===== Texto de leitura

Ulisses, logo após a guerra de Troia, ao passar pela região de Capri, local conhecido pelo encanto do canto das sereias, ordenou aos seus tripulantes que passassem cera nos ouvidos e o amarrassem ao mastro do navio para que ele ouvisse e resistisse ao canto da sereia. Assim foi feito e Ulisses se tornou o primeiro navegante a navegar naquela região e sair vivo dela.
Odisseia, de Homero, teve sua forma fixada por escrito, provavelmente, no final do século VIII a.C. Àquela época já havia alguém pensando em como fugir da liquidez dos tempos? Será? Não é possível que aquele tempo já se banhava de alguma liquidez. Nas distopias, sempre me pergunto se seus autores previam o futuro ou davam a ideia. Acho que as duas coisas né!
Pois bem! Deixemos o passado de lado e retornemos ao presente.
No último dia 27/11, a escritora cedrense Dulce Cavalcante, de 84 anos de idade, lançou o seu sexto livro, intitulado Crônicas Para Despertar Meus Dias (há aqui uma licença poética que autoriza o verbo da oração a permanecer no infinitivo), na câmara de vereadores de Iguatu. Na ocasião, a escritora recebeu, em sessão extraordinária daquela casa legislativa, o título de cidadã iguatuense, honraria, esta, proposta pelo vereador João Lázaro. Diante de um momento tão relevante para a literatura iguatuense e para a educação como um todo, pasmem, o único parlamentar presente na sessão foi apenas o que propôs o título à escritora. Todos os demais 16 vereadores estavam ausentes. Também não estava presente ninguém do executivo municipal, nenhum representante, sequer, da secretaria de educação. Não havia alunos das escolas públicas da cidade. Nem das privadas.
Dois dias depois, no dia 29/11, a escritora mombacense Ireilande Elias, de 83 anos de idade, lançou, também, o seu sexto livro, intitulado As Incertezas da Vida. O Evento aconteceu na Escola de Saúde Pública de Iguatu. Mais uma vez não se viu absolutamente ninguém do poder público municipal a prestigiar o evento. Nada de prefeito, vereadores, secretários, deputados, nada de jovens, nada de estudantes, nada… Mas essas ausências foram prontamente supridas por amigos e familiares das escritoras que encheram os eventos de carinho e emoção. Foram noites memoráveis de muita troca de experiências e, acima de tudo, de muita troca de afetos.

==========
===== Trechos dos registros

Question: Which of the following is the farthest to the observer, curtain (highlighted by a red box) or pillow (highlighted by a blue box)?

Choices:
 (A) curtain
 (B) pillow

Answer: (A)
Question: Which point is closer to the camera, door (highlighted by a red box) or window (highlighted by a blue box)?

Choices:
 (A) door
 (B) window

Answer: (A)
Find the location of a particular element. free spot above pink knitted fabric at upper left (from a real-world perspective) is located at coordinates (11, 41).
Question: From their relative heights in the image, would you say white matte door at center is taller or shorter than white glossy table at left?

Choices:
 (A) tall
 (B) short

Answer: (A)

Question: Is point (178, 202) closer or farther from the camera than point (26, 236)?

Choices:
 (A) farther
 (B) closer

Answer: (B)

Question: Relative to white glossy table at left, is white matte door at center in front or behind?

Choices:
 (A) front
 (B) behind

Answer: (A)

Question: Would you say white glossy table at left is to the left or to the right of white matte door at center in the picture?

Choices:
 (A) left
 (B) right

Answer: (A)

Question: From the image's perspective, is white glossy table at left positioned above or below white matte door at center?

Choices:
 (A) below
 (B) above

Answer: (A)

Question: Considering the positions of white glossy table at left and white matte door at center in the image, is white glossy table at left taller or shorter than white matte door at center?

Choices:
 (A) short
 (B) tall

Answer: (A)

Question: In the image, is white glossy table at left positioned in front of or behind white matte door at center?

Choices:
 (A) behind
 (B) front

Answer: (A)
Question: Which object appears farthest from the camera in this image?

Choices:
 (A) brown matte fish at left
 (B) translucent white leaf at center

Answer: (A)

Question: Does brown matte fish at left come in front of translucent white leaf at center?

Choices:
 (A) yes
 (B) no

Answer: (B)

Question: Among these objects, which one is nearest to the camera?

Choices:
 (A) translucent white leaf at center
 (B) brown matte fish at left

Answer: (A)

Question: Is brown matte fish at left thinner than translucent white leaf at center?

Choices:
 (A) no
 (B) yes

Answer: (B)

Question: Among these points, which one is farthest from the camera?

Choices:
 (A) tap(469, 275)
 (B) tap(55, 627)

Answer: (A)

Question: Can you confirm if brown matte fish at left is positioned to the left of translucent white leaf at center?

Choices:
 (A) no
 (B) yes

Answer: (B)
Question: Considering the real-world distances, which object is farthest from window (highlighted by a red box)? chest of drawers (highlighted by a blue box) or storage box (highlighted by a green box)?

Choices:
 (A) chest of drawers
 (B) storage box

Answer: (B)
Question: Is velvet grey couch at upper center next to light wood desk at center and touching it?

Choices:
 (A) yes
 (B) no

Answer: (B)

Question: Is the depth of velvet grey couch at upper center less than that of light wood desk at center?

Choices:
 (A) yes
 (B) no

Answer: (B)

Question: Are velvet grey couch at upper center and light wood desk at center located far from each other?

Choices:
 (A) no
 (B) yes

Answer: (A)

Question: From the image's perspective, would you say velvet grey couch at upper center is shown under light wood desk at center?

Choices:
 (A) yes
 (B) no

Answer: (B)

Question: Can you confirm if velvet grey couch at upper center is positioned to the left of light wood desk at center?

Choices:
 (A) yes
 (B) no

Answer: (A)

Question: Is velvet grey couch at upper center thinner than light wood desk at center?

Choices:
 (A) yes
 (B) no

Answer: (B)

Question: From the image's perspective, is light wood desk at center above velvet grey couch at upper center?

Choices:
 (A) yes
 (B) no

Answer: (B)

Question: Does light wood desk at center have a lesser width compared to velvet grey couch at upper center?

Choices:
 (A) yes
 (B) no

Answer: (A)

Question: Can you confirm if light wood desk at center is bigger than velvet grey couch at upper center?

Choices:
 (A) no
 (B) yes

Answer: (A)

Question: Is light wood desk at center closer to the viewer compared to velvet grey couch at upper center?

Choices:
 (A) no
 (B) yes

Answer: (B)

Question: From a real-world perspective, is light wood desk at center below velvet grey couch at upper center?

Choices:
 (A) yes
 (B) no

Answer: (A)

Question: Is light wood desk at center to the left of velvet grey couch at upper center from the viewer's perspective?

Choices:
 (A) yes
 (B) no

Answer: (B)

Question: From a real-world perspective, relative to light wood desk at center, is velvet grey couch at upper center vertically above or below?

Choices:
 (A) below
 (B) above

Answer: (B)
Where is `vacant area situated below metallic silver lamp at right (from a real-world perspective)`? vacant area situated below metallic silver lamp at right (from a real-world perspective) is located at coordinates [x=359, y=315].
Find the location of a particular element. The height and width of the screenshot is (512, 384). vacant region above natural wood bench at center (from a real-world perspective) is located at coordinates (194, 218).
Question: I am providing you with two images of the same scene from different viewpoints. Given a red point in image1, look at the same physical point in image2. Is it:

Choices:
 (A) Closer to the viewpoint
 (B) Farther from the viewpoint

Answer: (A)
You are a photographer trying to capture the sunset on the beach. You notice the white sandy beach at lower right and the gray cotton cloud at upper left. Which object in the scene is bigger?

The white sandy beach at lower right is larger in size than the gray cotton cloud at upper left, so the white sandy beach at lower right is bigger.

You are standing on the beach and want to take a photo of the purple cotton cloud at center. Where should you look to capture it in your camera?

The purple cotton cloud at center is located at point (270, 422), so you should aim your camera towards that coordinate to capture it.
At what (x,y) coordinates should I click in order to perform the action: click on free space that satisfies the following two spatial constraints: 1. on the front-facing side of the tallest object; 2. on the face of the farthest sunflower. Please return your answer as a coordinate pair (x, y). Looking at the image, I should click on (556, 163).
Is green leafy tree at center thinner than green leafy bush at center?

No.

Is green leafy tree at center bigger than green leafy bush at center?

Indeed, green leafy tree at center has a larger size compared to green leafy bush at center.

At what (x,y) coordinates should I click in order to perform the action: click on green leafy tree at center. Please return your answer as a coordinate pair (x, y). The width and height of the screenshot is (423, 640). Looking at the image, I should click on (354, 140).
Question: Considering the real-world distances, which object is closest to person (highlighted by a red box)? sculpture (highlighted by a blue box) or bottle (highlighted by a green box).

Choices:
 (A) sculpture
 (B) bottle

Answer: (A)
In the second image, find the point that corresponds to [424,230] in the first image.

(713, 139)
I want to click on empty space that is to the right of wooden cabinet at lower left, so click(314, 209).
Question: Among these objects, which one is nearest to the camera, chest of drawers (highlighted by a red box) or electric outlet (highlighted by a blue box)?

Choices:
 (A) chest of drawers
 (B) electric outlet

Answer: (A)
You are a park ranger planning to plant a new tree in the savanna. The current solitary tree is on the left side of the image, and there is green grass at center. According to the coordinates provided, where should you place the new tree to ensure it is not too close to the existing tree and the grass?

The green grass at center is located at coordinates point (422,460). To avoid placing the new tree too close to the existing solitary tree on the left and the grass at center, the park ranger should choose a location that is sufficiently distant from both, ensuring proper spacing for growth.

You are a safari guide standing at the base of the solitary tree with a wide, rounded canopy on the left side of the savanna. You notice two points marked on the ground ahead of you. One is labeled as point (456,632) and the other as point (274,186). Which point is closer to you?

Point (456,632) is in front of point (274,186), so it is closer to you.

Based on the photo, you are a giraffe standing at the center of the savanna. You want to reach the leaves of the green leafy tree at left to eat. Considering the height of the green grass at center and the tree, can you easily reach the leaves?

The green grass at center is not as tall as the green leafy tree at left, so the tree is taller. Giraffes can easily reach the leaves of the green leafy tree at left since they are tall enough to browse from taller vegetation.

==========

• Tarefa curta 1: Identifique e copie todas as linhas dos registros em que aparece a palavra "purple", considerando a diferença entre maiúsculas e minúsculas.
• Tarefa curta 2: Prolongue o texto sobre os lançamentos de livros em Iguatu, começando logo após a última frase apresentada.

• Resultado final 1:
You are standing on the beach and want to take a photo of the purple cotton cloud at center. Where should you look to capture it in your camera?
The purple cotton cloud at center is located at point (270, 422), so you should aim your camera towards that coordinate to capture it.

• Resultado final 2:
Mas o meu questionamento é o seguinte: o que, de fato, é importante para os nossos representantes políticos? O que, realmente, tem valor para a nossa juventude? O que fazer para que essas pessoas, assim como Ulisses, vençam o canto da sereia que os entorpece. E o que vem a ser o canto da sereia dos nossos dias? A internet? As redes sociais? Os coaches? O que é tão mais importante do que educação, cultura, história, literatura, arte, poesia, para concentrar, assim, tão fortemente, todo a atenção dessas pessoas?
Eu deixo essa reflexão para vocês, meus subversivos leitores.
Eu prefiro falar da grandeza dessas duas mulheres que a literatura me proporcionou conhecer (e que felicidade conhecê-las).
Elas, sim, são as sereias que eu, abertamente, entrego-me aos vossos cantos. E que cantos! E sugiro que você também se deixe entorpecer por tão bela melodia.
Suas vozes, suas vidas, seus livros me ensinam a viver sem idade e me motivam a não limitar, em hipótese alguma, os meus sonhos.
Foram elas duas que me ensinaram que é irrelevante compreender a velocidade do tempo, ele passará de qualquer forma, ou talvez ele seja estático e não passe nunca. O que nos importa é o que fazemos agora, afinal de contas é dele que somos eternos prisioneiros.
A vocês duas, minhas amigas, e a vossas histórias eu rendo, em nome daqueles que pensam como nós, todo o meu respeito e admiração.
Viva Dona Dulce! Viva Dona Ireilande! Viva a Literatura!
Bom fim de semana!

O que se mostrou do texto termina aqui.